▶ **EXERCISE DATA**:
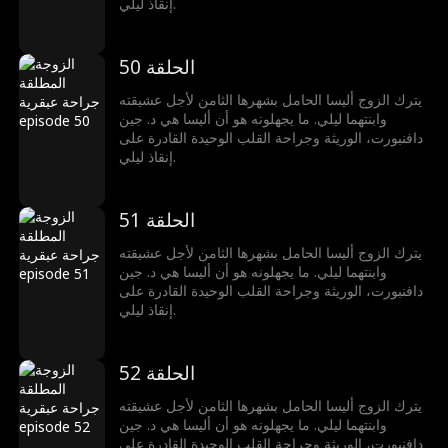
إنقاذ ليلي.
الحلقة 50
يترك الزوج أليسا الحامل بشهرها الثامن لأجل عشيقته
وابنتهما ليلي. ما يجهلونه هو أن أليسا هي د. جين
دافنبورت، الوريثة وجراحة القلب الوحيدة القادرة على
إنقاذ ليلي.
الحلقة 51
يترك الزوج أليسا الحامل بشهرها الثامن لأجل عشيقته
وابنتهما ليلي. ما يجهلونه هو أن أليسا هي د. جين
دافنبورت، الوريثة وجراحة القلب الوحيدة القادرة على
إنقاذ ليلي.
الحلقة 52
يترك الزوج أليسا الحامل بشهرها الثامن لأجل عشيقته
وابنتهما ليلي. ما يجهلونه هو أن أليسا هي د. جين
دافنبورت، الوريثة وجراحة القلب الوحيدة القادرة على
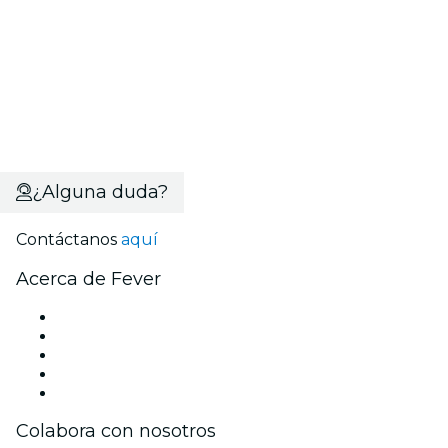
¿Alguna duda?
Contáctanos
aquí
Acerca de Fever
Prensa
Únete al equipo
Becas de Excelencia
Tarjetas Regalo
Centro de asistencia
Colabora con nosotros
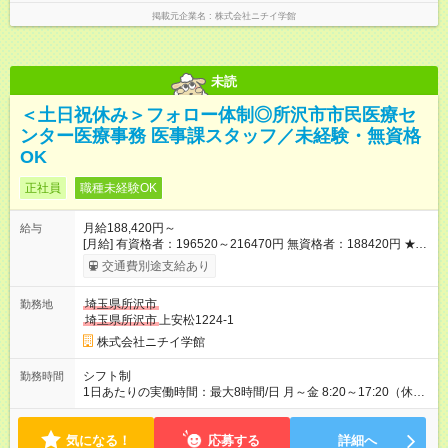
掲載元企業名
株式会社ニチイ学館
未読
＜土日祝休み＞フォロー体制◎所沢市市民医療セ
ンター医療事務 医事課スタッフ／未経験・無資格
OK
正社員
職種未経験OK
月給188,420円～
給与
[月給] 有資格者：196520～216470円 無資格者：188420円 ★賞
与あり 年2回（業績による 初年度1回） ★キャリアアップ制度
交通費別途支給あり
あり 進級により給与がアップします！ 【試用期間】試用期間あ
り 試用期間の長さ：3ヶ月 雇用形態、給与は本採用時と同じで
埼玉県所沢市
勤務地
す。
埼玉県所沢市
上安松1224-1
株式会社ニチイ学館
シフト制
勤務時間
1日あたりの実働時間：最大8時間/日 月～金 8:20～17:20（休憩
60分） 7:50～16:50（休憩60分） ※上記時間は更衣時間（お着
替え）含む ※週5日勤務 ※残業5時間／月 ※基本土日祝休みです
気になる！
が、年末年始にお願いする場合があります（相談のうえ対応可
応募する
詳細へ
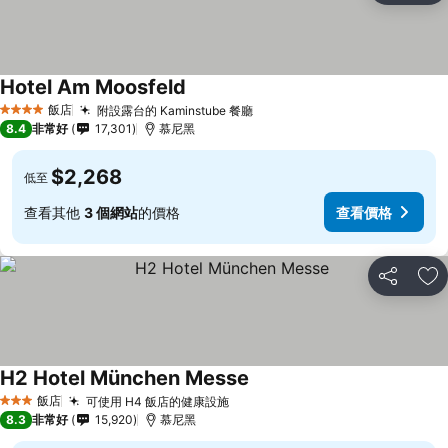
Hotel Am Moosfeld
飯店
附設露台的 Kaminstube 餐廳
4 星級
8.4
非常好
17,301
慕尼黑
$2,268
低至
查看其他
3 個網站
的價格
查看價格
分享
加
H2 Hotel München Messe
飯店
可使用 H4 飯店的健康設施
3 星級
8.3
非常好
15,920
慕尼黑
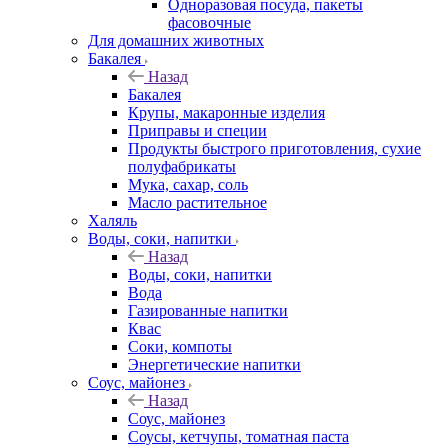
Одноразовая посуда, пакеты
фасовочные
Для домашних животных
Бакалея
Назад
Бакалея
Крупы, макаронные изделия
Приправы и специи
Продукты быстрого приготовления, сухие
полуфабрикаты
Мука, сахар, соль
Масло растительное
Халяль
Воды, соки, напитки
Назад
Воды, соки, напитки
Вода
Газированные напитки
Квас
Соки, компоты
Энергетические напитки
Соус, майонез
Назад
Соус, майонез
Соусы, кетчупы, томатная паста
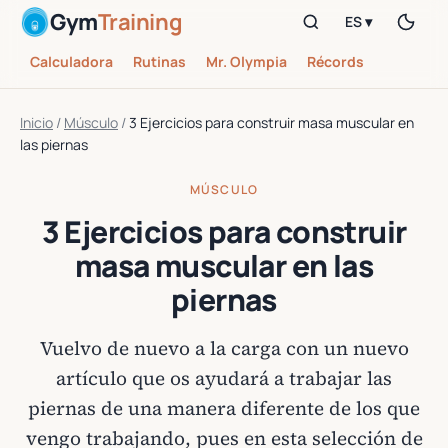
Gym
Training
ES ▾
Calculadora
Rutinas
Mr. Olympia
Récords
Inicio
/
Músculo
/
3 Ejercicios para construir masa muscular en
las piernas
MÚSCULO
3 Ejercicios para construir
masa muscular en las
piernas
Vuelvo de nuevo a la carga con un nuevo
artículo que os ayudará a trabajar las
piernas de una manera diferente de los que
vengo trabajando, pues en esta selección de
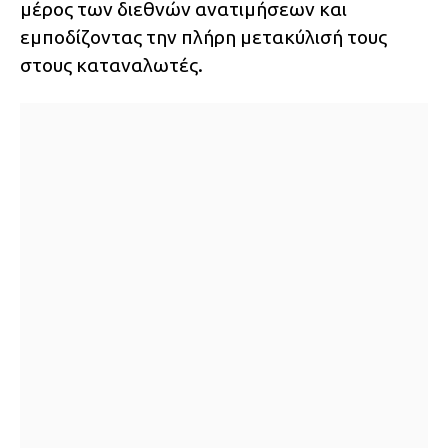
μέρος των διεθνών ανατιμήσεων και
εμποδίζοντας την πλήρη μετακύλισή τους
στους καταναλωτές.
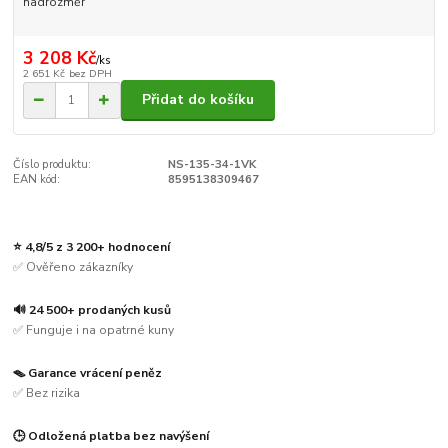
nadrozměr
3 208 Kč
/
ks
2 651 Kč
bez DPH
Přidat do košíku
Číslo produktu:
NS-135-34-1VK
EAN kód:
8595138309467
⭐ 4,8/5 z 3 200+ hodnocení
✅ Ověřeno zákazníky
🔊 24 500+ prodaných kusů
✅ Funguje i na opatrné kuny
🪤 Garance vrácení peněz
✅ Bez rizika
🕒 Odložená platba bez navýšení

==

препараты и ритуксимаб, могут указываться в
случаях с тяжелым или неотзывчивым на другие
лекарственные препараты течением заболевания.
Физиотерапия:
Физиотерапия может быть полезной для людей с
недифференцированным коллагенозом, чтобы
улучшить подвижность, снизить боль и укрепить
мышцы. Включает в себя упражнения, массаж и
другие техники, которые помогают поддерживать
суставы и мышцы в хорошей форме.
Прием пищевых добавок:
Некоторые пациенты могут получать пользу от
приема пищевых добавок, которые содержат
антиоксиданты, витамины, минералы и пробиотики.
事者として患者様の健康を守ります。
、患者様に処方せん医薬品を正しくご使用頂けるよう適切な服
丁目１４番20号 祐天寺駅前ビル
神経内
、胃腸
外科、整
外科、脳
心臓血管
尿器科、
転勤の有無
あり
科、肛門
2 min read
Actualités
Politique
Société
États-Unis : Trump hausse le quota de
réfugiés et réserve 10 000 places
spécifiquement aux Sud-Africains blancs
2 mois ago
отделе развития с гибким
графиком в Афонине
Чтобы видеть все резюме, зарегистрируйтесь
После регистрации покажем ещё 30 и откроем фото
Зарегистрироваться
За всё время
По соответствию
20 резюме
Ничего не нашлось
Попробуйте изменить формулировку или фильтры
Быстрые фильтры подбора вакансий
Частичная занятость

---

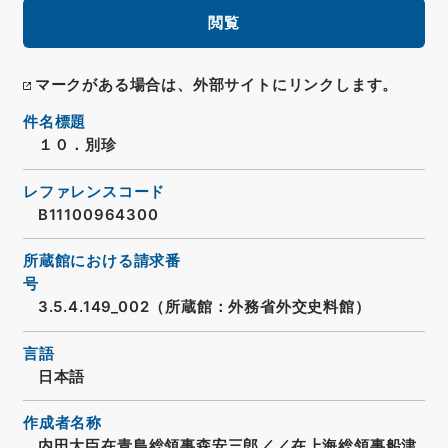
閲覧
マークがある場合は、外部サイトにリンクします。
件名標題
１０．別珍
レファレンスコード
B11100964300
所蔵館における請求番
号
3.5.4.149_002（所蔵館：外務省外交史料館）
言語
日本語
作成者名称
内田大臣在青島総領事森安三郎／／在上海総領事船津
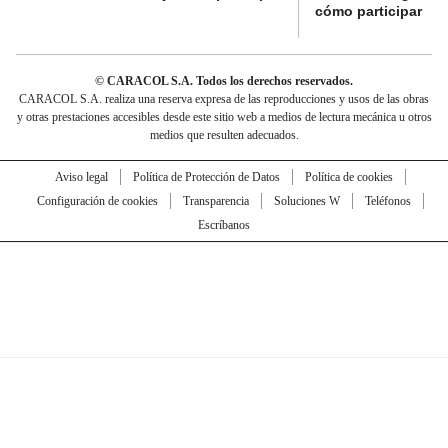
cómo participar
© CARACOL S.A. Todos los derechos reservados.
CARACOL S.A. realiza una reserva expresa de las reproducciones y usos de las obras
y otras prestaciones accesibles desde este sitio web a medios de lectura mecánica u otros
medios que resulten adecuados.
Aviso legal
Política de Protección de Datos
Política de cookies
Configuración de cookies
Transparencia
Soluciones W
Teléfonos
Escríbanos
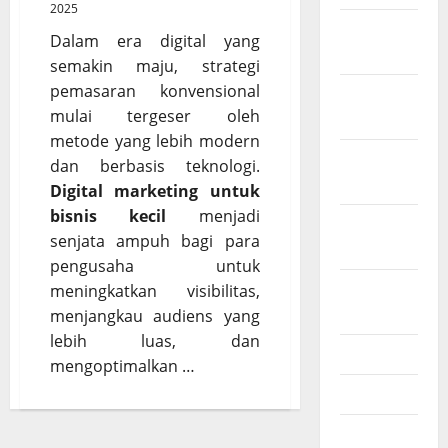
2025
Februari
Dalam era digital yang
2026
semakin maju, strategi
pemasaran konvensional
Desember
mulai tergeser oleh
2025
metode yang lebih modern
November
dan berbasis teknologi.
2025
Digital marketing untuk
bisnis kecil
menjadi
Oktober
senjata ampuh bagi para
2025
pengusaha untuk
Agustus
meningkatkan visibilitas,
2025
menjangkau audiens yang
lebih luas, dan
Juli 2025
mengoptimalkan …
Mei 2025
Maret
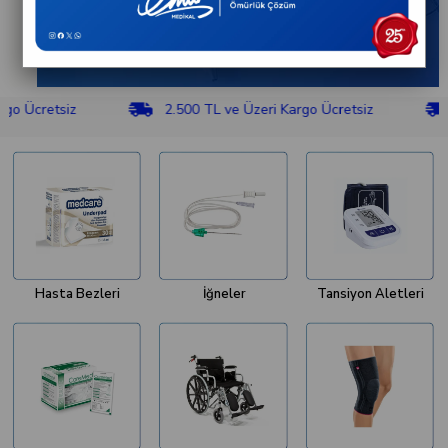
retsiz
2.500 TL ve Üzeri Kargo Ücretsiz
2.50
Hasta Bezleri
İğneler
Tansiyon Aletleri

▶ **WORK INSTRUCTION**: Report each line in the data above that contains the string "препараты". Case matters, so count only matches with the same capitalization.

▶ **SOLUTION TO THIS TASK**:
препараты и ритуксимаб, могут указываться в
лекарственные препараты течением заболевания.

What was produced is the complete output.